Work item.
Answer these questions using the home-extension post below.
(a) In how many months did the builder say the extension would be finished?
(b) What items are lying on the floorboards of the new second bathroom?
(c) Where had the second writer's builder been diverting funds from that project?

Reading text.
Please can anyone help restore my sanity?

We are over six months into building an extension to our home. The
small local builder we engaged to do the job said it would be finished
in 5 months, and signed a contract to that effect.


lots of really good advice from others snipped

God, your experience sounds identical to mine 2 or 3 years ago, which
SWMBO and I rank as one of the most stressfull periods of our lives.
We're still suffering now; eg long after the builder left I still have
a new loo and sink lying on the floorboards of our new second
bathroom, waiting for me to do my stuff and causing plenty of marital
dischord!

I would strongly advise the 'pleading, cajoling' route rather than
getting heavy-handed; use the legal route as an absolute last resort.
I think you're unlikely to get a good result that way. You say the
guy is a small builder (like mine was) and that he's slow to pay his
subbies (like mine was). Turned out my bloke was about 50p away from
bankruptcy; he'd been stiffed on an earlier job and had been diverting
funds from my project to pay off the previous one, and once I said
'enough is enough', ie stopped the staged payments because not enough
work was being done, he wasn't interested any more.

(Source data)
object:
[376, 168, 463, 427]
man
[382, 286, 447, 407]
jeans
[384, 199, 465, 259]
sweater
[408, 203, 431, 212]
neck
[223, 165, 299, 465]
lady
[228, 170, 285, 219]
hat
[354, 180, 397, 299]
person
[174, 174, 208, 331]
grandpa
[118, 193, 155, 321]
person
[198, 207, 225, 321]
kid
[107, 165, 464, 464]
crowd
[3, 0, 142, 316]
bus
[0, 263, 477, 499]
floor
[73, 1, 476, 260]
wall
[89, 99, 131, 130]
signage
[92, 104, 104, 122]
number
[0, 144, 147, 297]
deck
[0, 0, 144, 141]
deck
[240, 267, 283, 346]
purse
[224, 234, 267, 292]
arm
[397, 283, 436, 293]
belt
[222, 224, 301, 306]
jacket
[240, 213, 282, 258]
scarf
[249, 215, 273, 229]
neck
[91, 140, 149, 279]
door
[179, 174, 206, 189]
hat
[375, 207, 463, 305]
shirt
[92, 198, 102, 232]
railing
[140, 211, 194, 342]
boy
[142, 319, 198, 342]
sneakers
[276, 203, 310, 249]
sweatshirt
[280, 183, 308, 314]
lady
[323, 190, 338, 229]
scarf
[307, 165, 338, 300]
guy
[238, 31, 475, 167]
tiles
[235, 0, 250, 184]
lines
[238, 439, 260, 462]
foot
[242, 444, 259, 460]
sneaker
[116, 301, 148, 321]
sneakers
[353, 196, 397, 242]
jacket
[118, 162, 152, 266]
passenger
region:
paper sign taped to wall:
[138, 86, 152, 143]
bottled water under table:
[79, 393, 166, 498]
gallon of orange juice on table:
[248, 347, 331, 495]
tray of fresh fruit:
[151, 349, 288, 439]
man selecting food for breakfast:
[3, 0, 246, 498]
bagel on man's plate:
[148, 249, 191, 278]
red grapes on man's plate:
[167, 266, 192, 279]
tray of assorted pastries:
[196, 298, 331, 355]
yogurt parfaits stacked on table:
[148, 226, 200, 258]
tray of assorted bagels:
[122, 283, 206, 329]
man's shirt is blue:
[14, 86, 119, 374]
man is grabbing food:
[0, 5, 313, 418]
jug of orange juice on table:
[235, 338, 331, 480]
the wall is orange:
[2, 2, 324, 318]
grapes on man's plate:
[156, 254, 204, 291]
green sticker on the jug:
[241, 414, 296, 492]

Answer section.
(a) 5 months.
(b) A new loo and sink.
(c) To paying off a previous job on which he had been stiffed.